Tasks to complete ->
- 1) Print the stretch of the Spark ALS thread from "But Now there" through "(dataFrameToPredict.where('userId === givenUserId))".
- 2) According to the Spark ALS thread, what model did the old code produce, and what model does Spark 2.0 produce instead?
═════ Selected excerpt
Spark 2.0 ALS Recommendation how to recommend to a user

I have followed the guide given in the link
http://ampcamp.berkeley.edu/big-data-mini-course/movie-recommendation-with-mllib.html
But this is outdated as it uses spark Mlib RDD approach. The New Spark 2.0 has DataFrame approach.
Now My problem is I have got the updated code
val ratings = spark.read.textFile("data/mllib/als/sample_movielens_ratings.txt")
.map(parseRating)
.toDF()
val Array(training, test) = ratings.randomSplit(Array(0.8, 0.2))
// Build the recommendation model using ALS on the training data
val als = new ALS()
.setMaxIter(5)
.setRegParam(0.01)
.setUserCol("userId")
.setItemCol("movieId")
.setRatingCol("rating")
val model = als.fit(training)
// Evaluate the model by computing the RMSE on the test data
val predictions = model.transform(test)
Now Here is the problem, In the old code the model that was obtained was a MatrixFactorizationModel, Now it has its own model(ALSModel)
In MatrixFactorizationModel you could directly do
val recommendations = bestModel.get
.predict(userID)
Which will give the list of products with highest probability of user liking them.
But Now there is no .predict method. Any Idea how to recommend a list of products given a user Id
Use transform method on model:
import spark.implicits._
val dataFrameToPredict = sparkContext.parallelize(Seq((111, 222)))
.toDF("userId", "productId")
val predictionsOfProducts = model.transform (dataFrameToPredict)
There's a jira ticket to implement recommend(User|Product) method, but it's not yet on default branch
Now you have DataFrame with score for user
You can simply use orderBy and limit to show N recommended products:
// where is for case when we have big DataFrame with many users
model.transform (dataFrameToPredict.where('userId === givenUserId))
.select ('productId, 'prediction)
.orderBy('prediction.desc)
.limit(N)
.map { case Row (productId: Int, prediction: Double) => (productId, prediction) }
.collect()
DataFrame dataFrameToPredict can be some large user-product DataFrame, for example all users x all products
The ALS Model in Spark contains the following helpful methods:
recommendForAllItems(int numUsers)
══════════
═════ Dataset
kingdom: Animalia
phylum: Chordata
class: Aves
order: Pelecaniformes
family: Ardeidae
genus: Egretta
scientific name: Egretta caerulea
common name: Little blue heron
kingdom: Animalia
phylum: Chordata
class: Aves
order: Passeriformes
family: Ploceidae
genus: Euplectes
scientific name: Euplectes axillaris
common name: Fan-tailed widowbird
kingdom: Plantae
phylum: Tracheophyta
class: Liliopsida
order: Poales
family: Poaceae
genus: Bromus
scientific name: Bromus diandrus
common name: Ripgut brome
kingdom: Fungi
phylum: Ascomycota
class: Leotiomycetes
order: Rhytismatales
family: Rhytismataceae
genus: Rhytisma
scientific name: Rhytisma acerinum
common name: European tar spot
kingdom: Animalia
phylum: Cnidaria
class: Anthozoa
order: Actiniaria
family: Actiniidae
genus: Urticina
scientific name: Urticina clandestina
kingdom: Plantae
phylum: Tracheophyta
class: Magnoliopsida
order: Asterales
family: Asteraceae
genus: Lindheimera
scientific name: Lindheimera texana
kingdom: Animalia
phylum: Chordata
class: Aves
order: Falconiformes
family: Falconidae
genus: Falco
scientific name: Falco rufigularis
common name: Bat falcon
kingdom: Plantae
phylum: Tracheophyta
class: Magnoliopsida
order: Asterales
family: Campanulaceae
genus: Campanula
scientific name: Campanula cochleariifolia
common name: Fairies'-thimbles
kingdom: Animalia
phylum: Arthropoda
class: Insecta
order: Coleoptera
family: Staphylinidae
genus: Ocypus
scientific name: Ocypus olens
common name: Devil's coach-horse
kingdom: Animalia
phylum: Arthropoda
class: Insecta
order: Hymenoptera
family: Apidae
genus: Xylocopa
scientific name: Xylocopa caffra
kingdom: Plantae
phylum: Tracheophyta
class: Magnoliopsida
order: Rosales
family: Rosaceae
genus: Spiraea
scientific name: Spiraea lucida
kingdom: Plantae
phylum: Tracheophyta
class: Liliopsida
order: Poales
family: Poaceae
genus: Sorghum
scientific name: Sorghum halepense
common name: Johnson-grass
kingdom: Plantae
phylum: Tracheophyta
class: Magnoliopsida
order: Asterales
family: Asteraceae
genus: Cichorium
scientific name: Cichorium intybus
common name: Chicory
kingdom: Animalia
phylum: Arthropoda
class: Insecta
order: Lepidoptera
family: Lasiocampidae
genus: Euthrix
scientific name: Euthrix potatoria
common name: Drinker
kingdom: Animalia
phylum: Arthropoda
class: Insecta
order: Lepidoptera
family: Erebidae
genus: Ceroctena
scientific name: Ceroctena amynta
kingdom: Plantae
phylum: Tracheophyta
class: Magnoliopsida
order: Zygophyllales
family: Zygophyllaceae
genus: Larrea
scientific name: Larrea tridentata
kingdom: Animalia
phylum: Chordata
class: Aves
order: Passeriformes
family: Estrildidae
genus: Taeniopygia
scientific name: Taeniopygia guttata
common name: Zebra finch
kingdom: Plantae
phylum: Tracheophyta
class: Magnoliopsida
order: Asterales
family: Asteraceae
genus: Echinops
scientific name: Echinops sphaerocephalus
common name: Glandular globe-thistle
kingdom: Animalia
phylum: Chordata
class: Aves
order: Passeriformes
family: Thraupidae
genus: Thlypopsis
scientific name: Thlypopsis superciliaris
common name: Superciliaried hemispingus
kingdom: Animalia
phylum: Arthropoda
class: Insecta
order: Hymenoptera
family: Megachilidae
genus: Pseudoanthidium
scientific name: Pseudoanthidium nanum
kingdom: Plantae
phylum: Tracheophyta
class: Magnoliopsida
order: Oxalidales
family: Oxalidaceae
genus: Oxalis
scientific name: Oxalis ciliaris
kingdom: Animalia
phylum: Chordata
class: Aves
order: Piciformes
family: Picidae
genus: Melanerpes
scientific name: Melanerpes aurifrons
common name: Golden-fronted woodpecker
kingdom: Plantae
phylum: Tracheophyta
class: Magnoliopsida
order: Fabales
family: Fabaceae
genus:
══════════
Answers to the exercises ->
- 1)
But Now there is no .predict method. Any Idea how to recommend a list of products given a user Id
Use transform method on model:
import spark.implicits._
val dataFrameToPredict = sparkContext.parallelize(Seq((111, 222)))
.toDF("userId", "productId")
val predictionsOfProducts = model.transform (dataFrameToPredict)
There's a jira ticket to implement recommend(User|Product) method, but it's not yet on default branch
Now you have DataFrame with score for user
You can simply use orderBy and limit to show N recommended products:
// where is for case when we have big DataFrame with many users
model.transform (dataFrameToPredict.where('userId === givenUserId))

- 2) The old code produced a MatrixFactorizationModel, and Spark 2.0 produces an ALSModel.